As for me, I have a hard time wrapping my head around centuries. I don’t believe in millions of years, so that’s not much of an issue to me. When I try to conceptualize long periods I like to think in terms of generations. At about 3 to 4 generations per century, that puts about 60-80 generations between us and the time of Jesus. My wife has a copy of genealogical work that takes her father’s family back to the 9th century and that is 31 generations before her, so I figure 60 generations or a little less is probably a pretty good figure for getting back as far as Jesus’ time (chronos). I figure Jesus will come back when the time is right (kairos). ~_*

Comment by Lance Ponder

While I do find the distinction between chronos and kairos helpful sometimes, the problem is when we make a distinction in value between the two.
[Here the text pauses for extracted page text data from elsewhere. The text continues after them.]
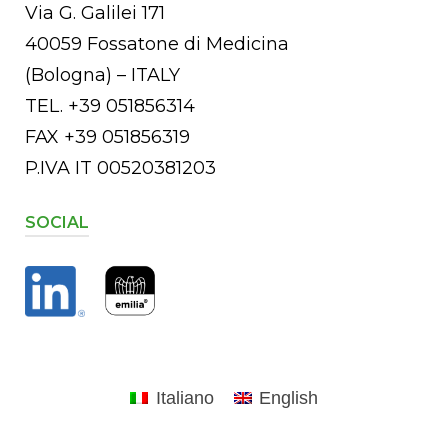
Via G. Galilei 171
40059 Fossatone di Medicina
(Bologna) – ITALY
TEL. +39 051856314
FAX +39 051856319
P.IVA IT 00520381203
SOCIAL
Italiano
English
That is, chronos is just as packed with meaning as kairos.

As for thinking of time in terms of generations, that’s a neat idea, especially for how relational it makes the passage of time.

Finally, while my early theological imagination put God as totally separate from Time and totally in a different reality, I’ve learned more recently that there are theologians who would say that God’s difference from us in relation to Time is not that God is apart from Time but that God experiences and inhabits Time more deeply than we are able. Kind of like how a 2-dimensional object simply can’t inhabit 3-d space the way a 3-d (or more-d) object can.

Comment by tasersedge

Thanks for the feedback. I think you’re right about the 2D/3D comparison. We’re not God so how can we expect to comprehend? We are not called to comprehension. When I hit those intellectual walls I am ever so thankful to know I don’t have to comprehend.